◆ **ACTION ITEM**: When you write out the entries, keep every line exactly as it appears.

◆ **DATA LISTING**:
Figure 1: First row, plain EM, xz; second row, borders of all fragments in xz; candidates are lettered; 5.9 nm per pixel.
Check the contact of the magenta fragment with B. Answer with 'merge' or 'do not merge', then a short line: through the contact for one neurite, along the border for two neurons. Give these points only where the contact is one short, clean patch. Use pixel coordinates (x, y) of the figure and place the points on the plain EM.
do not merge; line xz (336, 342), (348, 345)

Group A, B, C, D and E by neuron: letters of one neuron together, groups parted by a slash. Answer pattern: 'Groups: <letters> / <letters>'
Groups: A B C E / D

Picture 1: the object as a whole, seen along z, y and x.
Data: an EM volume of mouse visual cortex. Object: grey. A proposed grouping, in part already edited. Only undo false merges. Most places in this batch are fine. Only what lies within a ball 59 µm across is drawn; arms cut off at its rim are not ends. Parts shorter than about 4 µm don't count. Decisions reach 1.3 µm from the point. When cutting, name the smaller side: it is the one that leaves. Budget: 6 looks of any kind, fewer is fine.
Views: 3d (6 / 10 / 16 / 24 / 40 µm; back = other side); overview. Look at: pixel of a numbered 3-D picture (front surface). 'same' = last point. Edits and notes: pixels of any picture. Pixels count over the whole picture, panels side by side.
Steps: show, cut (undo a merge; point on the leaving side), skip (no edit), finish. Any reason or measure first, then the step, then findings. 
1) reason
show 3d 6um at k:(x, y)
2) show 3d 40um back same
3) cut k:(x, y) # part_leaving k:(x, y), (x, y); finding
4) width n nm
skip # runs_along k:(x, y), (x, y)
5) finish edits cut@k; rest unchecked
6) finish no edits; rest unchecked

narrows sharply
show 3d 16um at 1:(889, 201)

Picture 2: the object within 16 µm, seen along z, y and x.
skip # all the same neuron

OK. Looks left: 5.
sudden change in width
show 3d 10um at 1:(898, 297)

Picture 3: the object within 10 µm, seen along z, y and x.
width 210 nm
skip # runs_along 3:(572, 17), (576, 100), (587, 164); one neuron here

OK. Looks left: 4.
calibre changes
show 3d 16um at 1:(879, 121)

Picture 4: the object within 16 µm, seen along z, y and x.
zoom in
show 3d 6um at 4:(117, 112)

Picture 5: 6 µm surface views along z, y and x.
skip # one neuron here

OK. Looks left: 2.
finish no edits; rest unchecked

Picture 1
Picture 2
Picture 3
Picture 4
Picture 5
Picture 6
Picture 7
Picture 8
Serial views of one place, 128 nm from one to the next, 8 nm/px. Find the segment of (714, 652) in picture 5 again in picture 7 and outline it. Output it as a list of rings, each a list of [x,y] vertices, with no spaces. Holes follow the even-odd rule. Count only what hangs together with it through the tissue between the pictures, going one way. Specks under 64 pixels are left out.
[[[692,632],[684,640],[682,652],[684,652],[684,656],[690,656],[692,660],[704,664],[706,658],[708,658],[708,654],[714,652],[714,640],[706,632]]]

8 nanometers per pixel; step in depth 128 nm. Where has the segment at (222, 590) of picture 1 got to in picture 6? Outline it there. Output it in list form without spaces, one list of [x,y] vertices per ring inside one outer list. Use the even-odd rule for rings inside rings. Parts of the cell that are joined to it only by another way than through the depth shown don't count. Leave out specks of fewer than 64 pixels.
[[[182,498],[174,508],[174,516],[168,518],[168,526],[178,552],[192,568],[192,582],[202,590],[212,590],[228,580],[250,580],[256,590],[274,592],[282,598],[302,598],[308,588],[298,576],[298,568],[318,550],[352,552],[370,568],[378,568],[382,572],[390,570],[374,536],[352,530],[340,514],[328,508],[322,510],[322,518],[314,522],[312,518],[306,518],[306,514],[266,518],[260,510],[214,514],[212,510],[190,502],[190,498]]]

◆ **SOLUTION TO THIS TASK**:
Figure 1: First row, plain EM, xz; second row, borders of all fragments in xz; candidates are lettered; 5.9 nm per pixel.
Check the contact of the magenta fragment with B. Answer with 'merge' or 'do not merge', then a short line: through the contact for one neurite, along the border for two neurons. Give these points only where the contact is one short, clean patch. Use pixel coordinates (x, y) of the figure and place the points on the plain EM.
do not merge; line xz (336, 342), (348, 345)

Group A, B, C, D and E by neuron: letters of one neuron together, groups parted by a slash. Answer pattern: 'Groups: <letters> / <letters>'
Groups: A B C E / D

Picture 1: the object as a whole, seen along z, y and x.
Data: an EM volume of mouse visual cortex. Object: grey. A proposed grouping, in part already edited. Only undo false merges. Most places in this batch are fine. Only what lies within a ball 59 µm across is drawn; arms cut off at its rim are not ends. Parts shorter than about 4 µm don't count. Decisions reach 1.3 µm from the point. When cutting, name the smaller side: it is the one that leaves. Budget: 6 looks of any kind, fewer is fine.
Views: 3d (6 / 10 / 16 / 24 / 40 µm; back = other side); overview. Look at: pixel of a numbered 3-D picture (front surface). 'same' = last point. Edits and notes: pixels of any picture. Pixels count over the whole picture, panels side by side.
Steps: show, cut (undo a merge; point on the leaving side), skip (no edit), finish. Any reason or measure first, then the step, then findings. 
1) reason
show 3d 6um at k:(x, y)
2) show 3d 40um back same
3) cut k:(x, y) # part_leaving k:(x, y), (x, y); finding
4) width n nm
skip # runs_along k:(x, y), (x, y)
5) finish edits cut@k; rest unchecked
6) finish no edits; rest unchecked

narrows sharply
show 3d 16um at 1:(889, 201)

Picture 2: the object within 16 µm, seen along z, y and x.
skip # all the same neuron

OK. Looks left: 5.
sudden change in width
show 3d 10um at 1:(898, 297)

Picture 3: the object within 10 µm, seen along z, y and x.
width 210 nm
skip # runs_along 3:(572, 17), (576, 100), (587, 164); one neuron here

OK. Looks left: 4.
calibre changes
show 3d 16um at 1:(879, 121)

Picture 4: the object within 16 µm, seen along z, y and x.
zoom in
show 3d 6um at 4:(117, 112)

Picture 5: 6 µm surface views along z, y and x.
skip # one neuron here

OK. Looks left: 2.
finish no edits; rest unchecked

Picture 1
Picture 2
Picture 3
Picture 4
Picture 5
Picture 6
Picture 7
Picture 8
Serial views of one place, 128 nm from one to the next, 8 nm/px. Find the segment of (714, 652) in picture 5 again in picture 7 and outline it. Output it as a list of rings, each a list of [x,y] vertices, with no spaces. Holes follow the even-odd rule. Count only what hangs together with it through the tissue between the pictures, going one way. Specks under 64 pixels are left out.
[[[692,632],[684,640],[682,652],[684,652],[684,656],[690,656],[692,660],[704,664],[706,658],[708,658],[708,654],[714,652],[714,640],[706,632]]]

8 nanometers per pixel; step in depth 128 nm. Where has the segment at (222, 590) of picture 1 got to in picture 6? Outline it there. Output it in list form without spaces, one list of [x,y] vertices per ring inside one outer list. Use the even-odd rule for rings inside rings. Parts of the cell that are joined to it only by another way than through the depth shown don't count. Leave out specks of fewer than 64 pixels.
[[[182,498],[174,508],[174,516],[168,518],[168,526],[178,552],[192,568],[192,582],[202,590],[212,590],[228,580],[250,580],[256,590],[274,592],[282,598],[302,598],[308,588],[298,576],[298,568],[318,550],[352,552],[370,568],[378,568],[382,572],[390,570],[374,536],[352,530],[340,514],[328,508],[322,510],[322,518],[314,522],[312,518],[306,518],[306,514],[266,518],[260,510],[214,514],[212,510],[190,502],[190,498]]]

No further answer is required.